UVA was one of only five universities awarded the 2015 Senator Paul Simon Award for Comprehensive Internationalization. This award, named for the late Sen. Paul Simon of Illinois, recognizes outstanding achievements in global education. For example, our Global Studies major debuted this academic year, with 150 students enrolling in the program’s first year. We expect 225 students to become Global Studies majors this fall, and 250 by 2016. Through our new Global Internships program, about 60 of our students will participate in internships this summer in at least 13 foreign countries. These and other programs are products of the Cornerstone Plan’s mandate to strengthen the University’s global presence and international activities.
Many new programs have arisen from our “total advising” initiative and our focus on improving career services. We expanded the number of College Advising Seminars from 45 last year to 61 this year. First- and second-year students had the opportunity to take a new class called “Collect, Select and Reflect,” which allowed them to build electronic portfolios they can use to apply for internships, study-abroad and research opportunities, jobs, and graduate and professional schools. Other students enrolled in a new course called “Liberal Arts and the World of Work” to learn how a liberal arts degree can lead to multiple career avenues. Just after graduation, we will hold our Fourth-Year Career Summit to help new graduates hone skills that are necessary for career success. They will develop practical strategies to find and apply for jobs, refine their interviewing techniques and develop an action plan for job seeking.
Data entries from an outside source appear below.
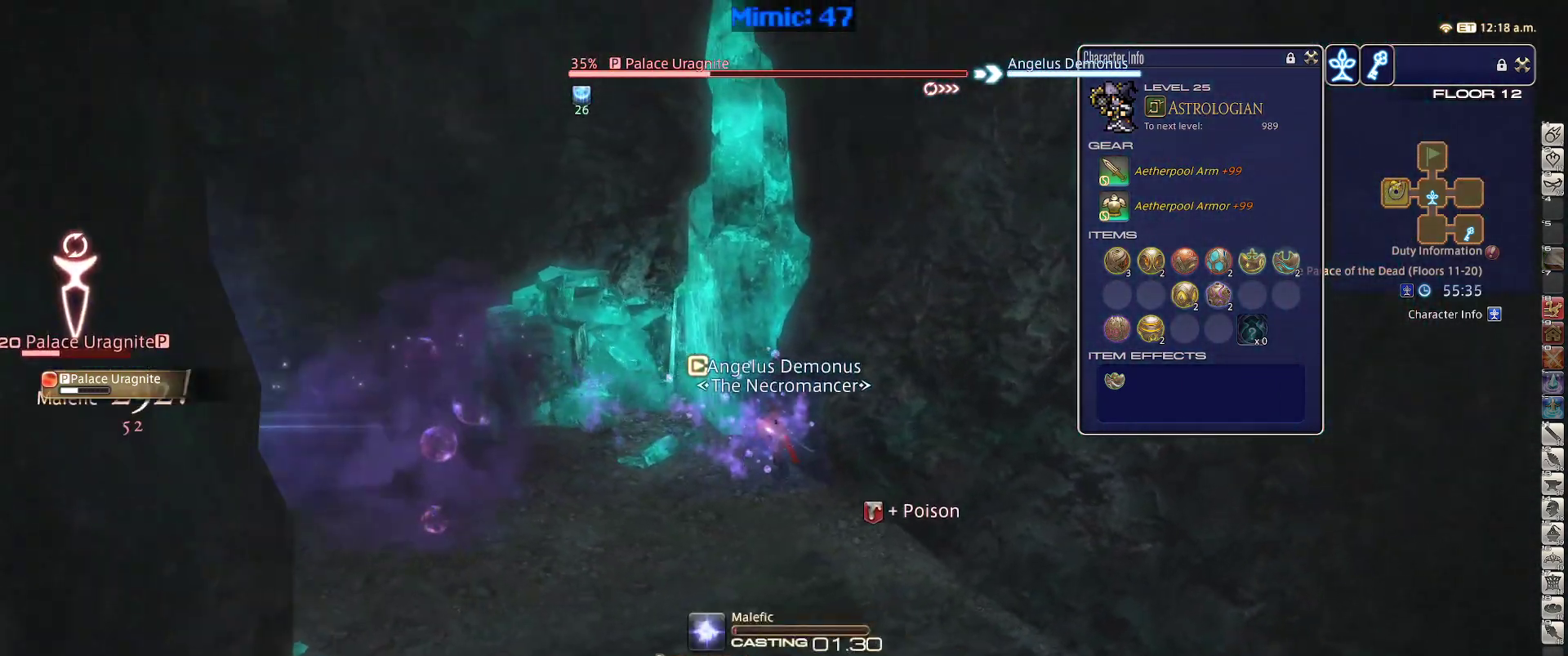
{"keys": ["rbracket"], "events": [[17, "1", "up"], [67, "1", "down"], [150, "1", "up"], [200, "1", "down"], [383, "1", "up"]]}
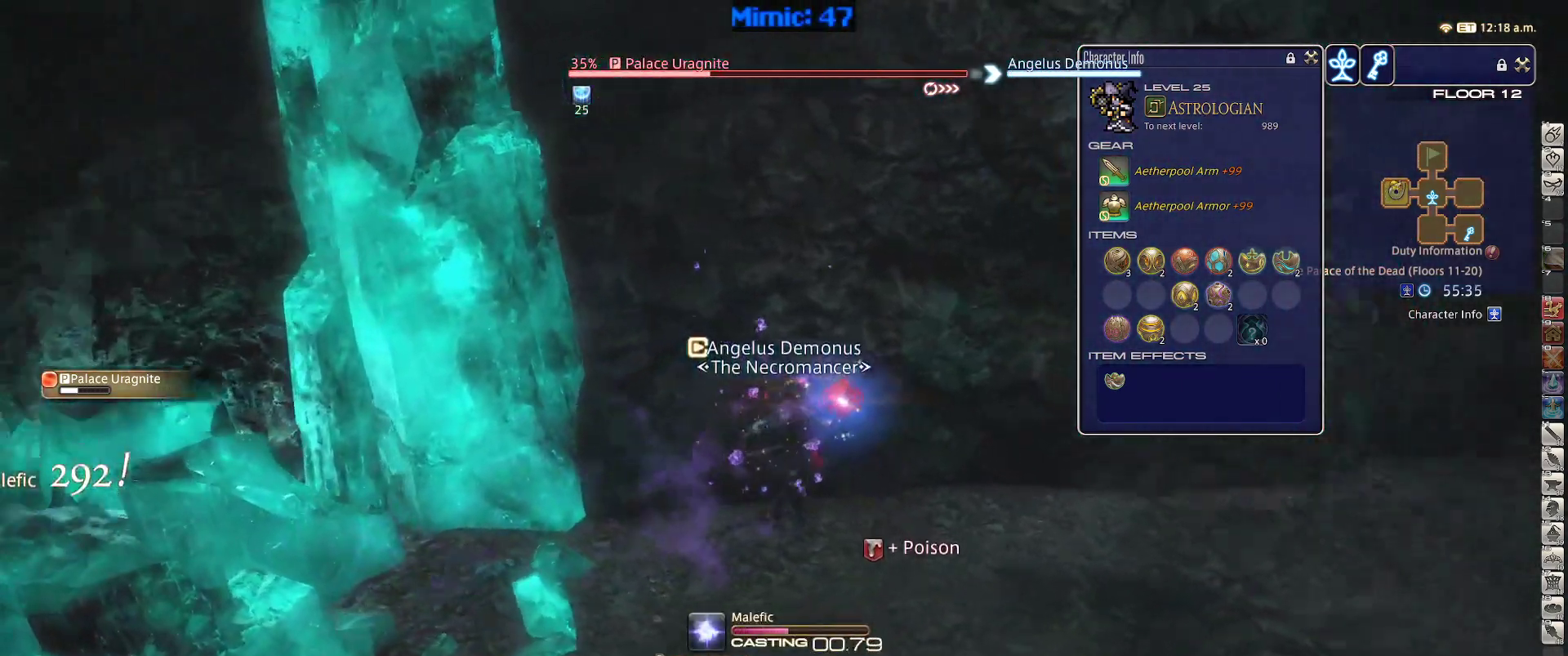
{"keys": [], "events": [[400, "rbracket", "up"]]}
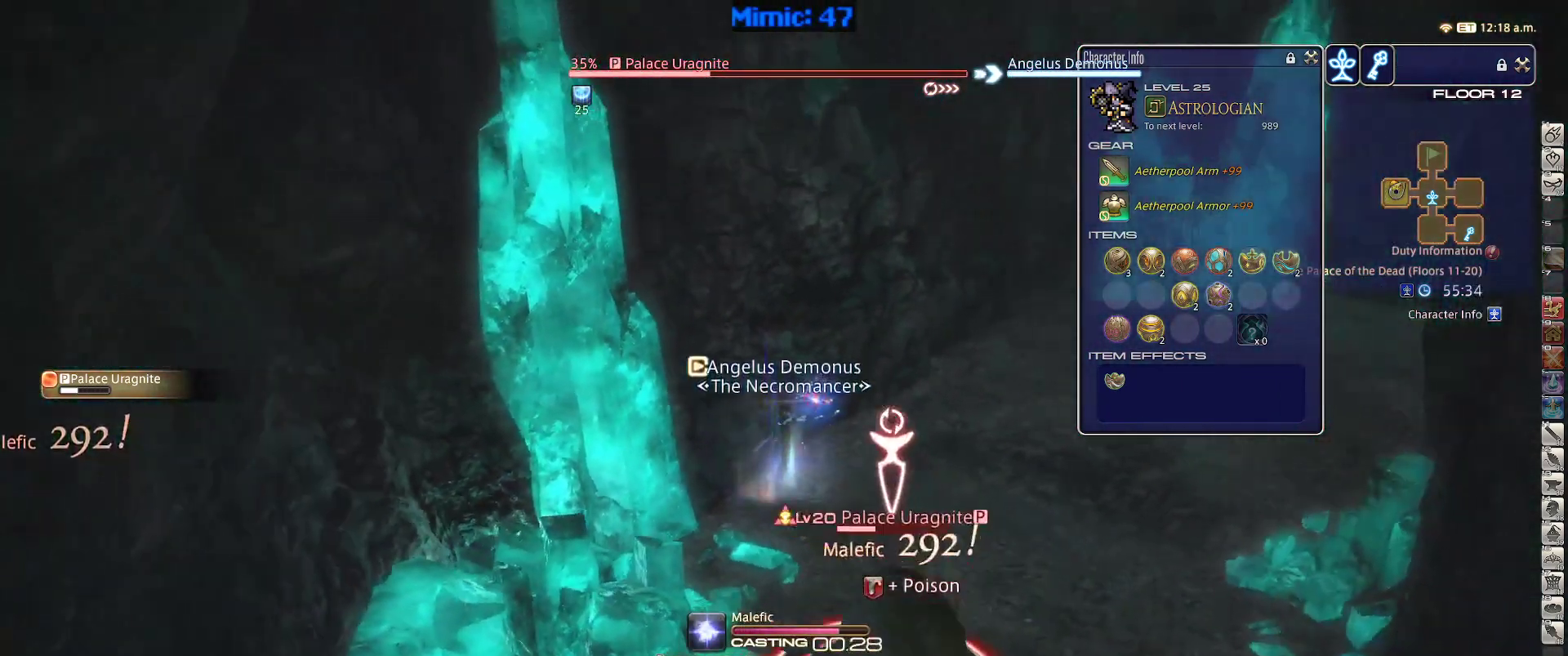
{"keys": [], "events": []}
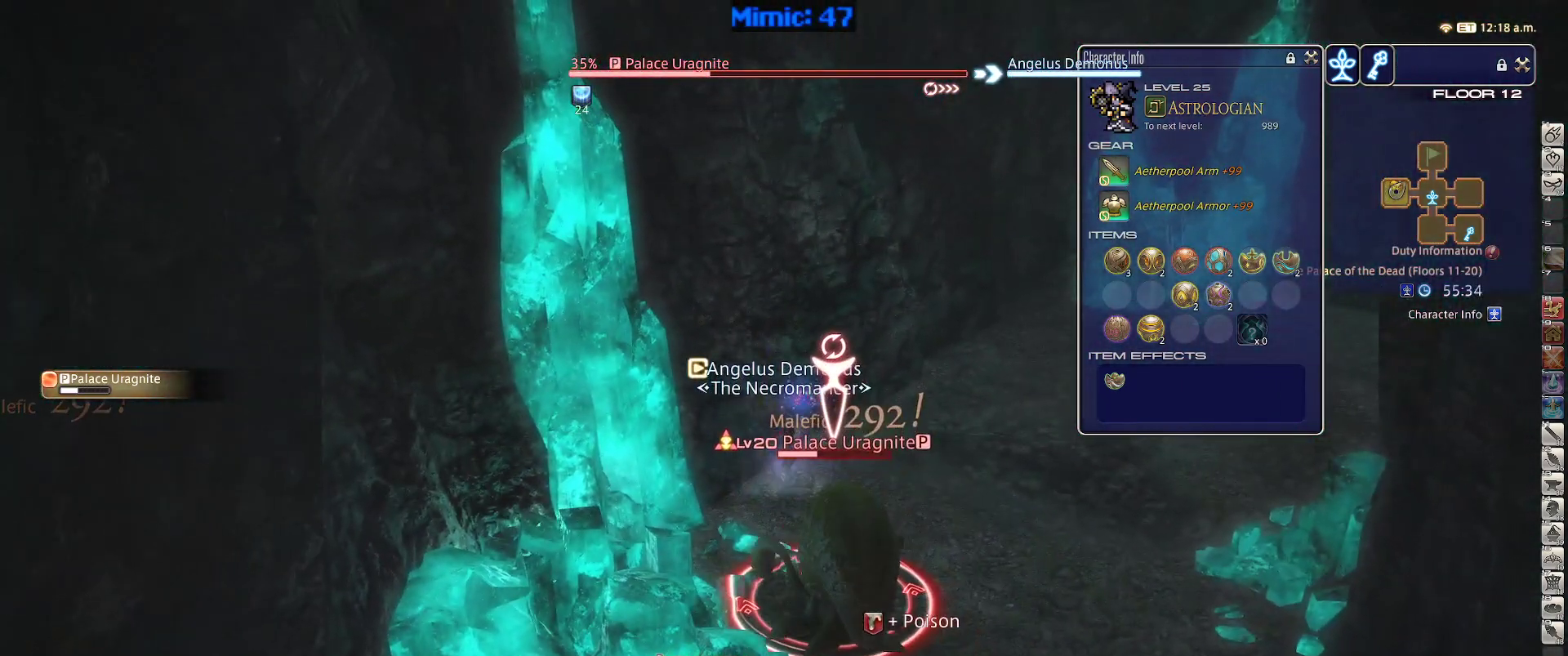
{"keys": ["return", "w"], "events": [[17, "w", "down"], [150, "d", "down"], [350, "return", "down"], [350, "space", "down"], [383, "return", "up"], [483, "d", "up"], [483, "return", "down"], [483, "space", "up"]]}
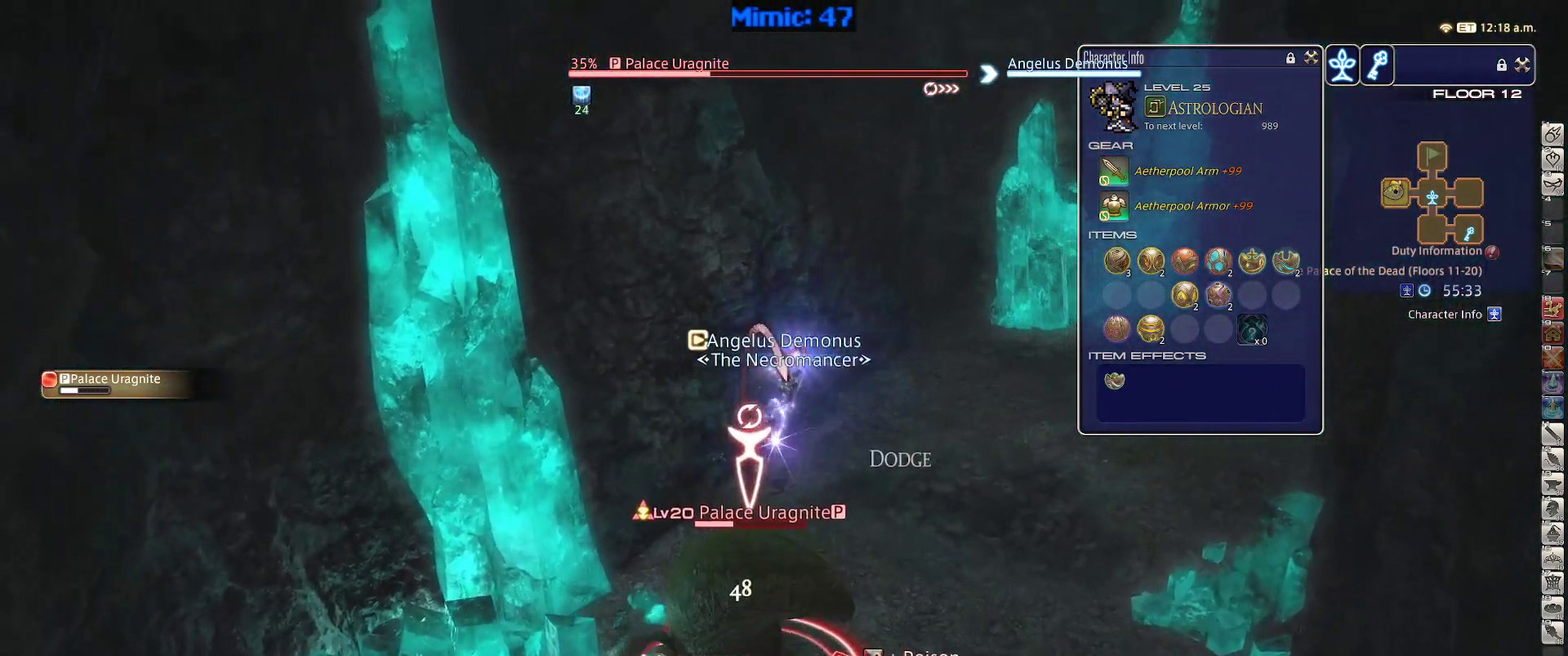
{"keys": ["w"], "events": [[83, "return", "up"], [217, "return", "down"], [317, "return", "up"]]}
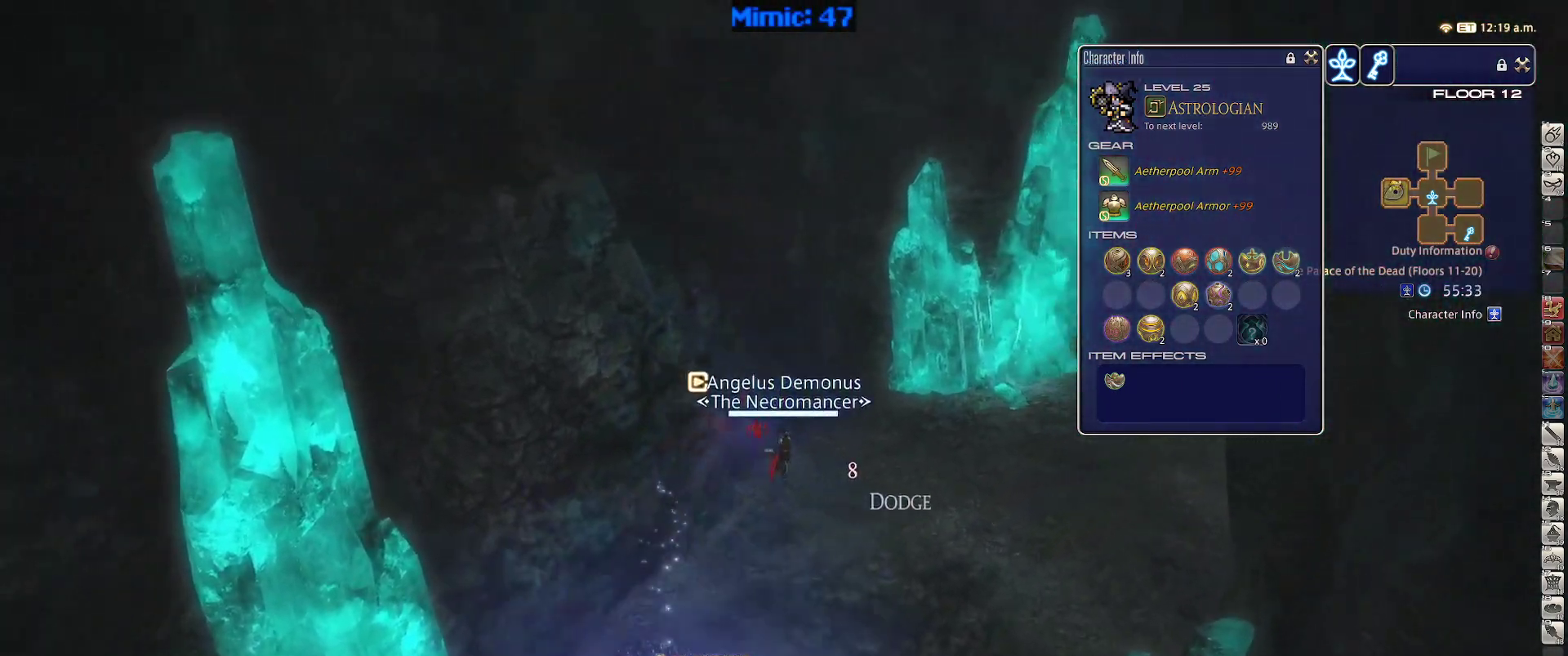
{"keys": ["1", "rbracket"], "events": [[183, "w", "up"], [233, "1", "down"], [283, "rbracket", "down"]]}
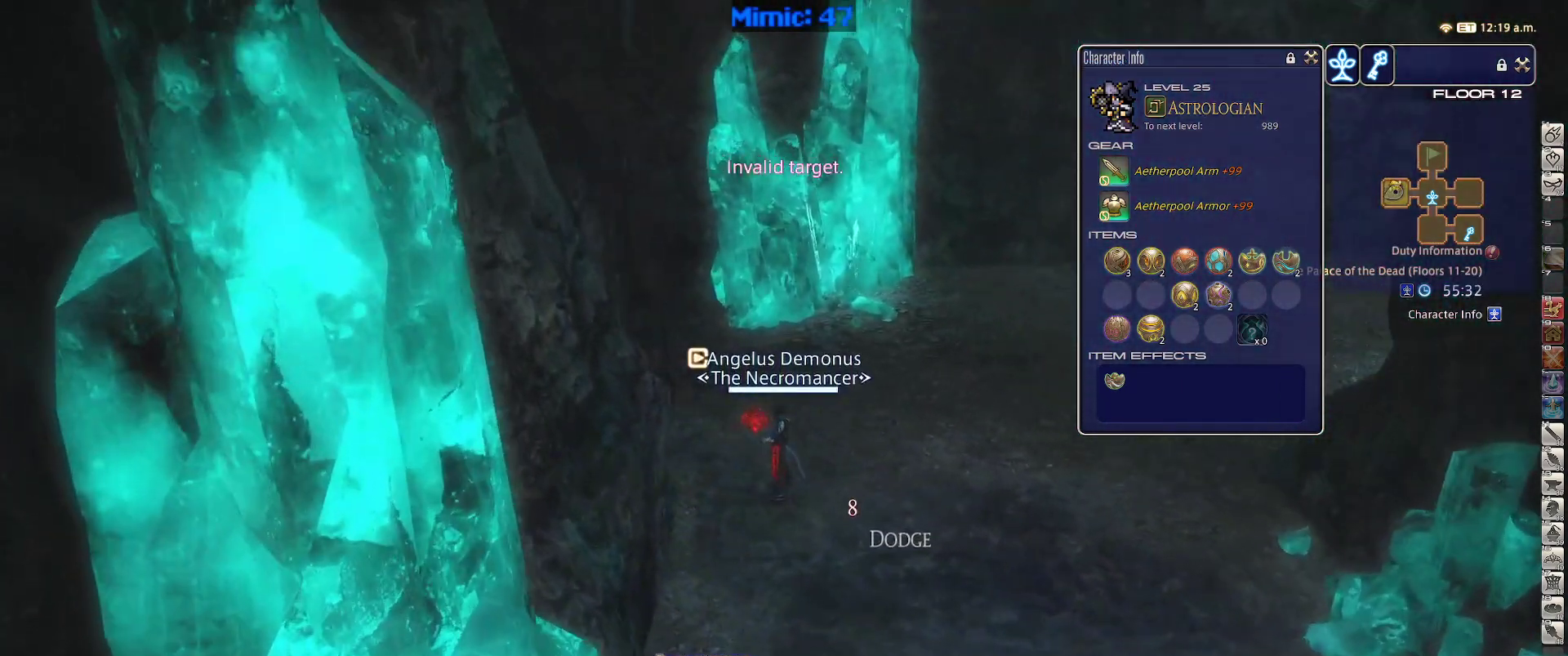
{"keys": ["q", "w"], "events": [[17, "rbracket", "up"], [67, "1", "up"], [150, "w", "down"], [433, "q", "down"]]}
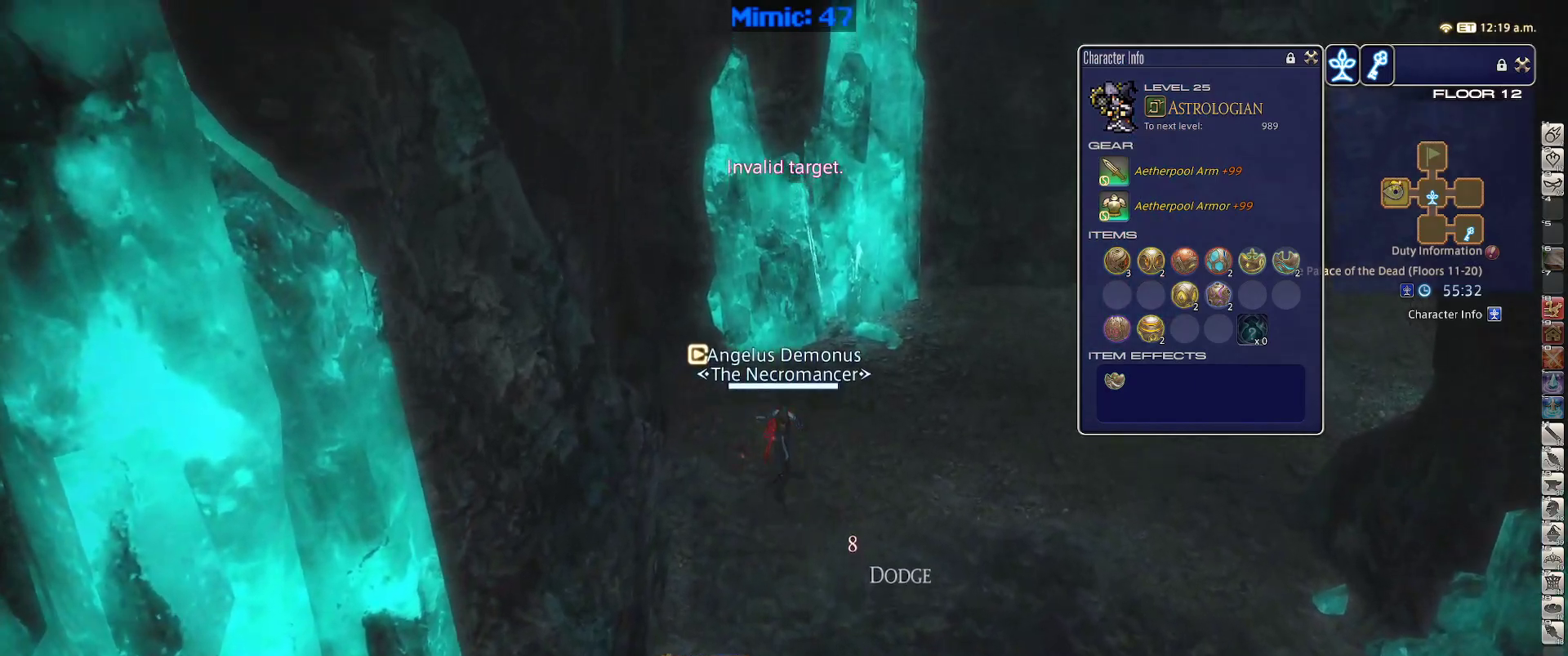
{"keys": ["rbracket", "w"], "events": [[83, "q", "up"], [267, "rbracket", "down"]]}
All of these programs are new, and all of them have sprung from the Cornerstone Plan. As we approach the University’s third century, we know that a new century demands a renewed and reanimated university—one thoroughly grounded in our distinctive history and traditions, but intently focused on the future. Constant reinvention is necessary in universities to keep up with the rapid pace of new knowledge development, discovery and innovation in the 21st century.
Thomas Jefferson understood this truth back in 1805 when he wrote, “Science is progressive. What was useful two centuries ago is now become useless … What is now deemed useful will in some of its parts become useless in another century.”
Keeping pace with rapidly changing times is not the only challenge we face. American higher education has reached a watershed moment as colleges and universities, especially the nation’s public institutions, face a daunting combination of pressures that include erosion of government funding, demands for greater affordability, intensified focus on efficiency, and so on.
Some colleges and universities will not survive these challenges. Some may cease to exist. Some may slip into mediocrity. The ones that survive and thrive will do so by naming a well-defined set of priorities and pursuing those priorities with vision, vigor and passion.
The more than 10,000 alumni, parents, students, faculty, staff, Board of Visitors members and others who helped create the Cornerstone Plan gave us a blueprint for the University’s future, and now we have begun building that future. The stakes are high. Our aspirations are higher.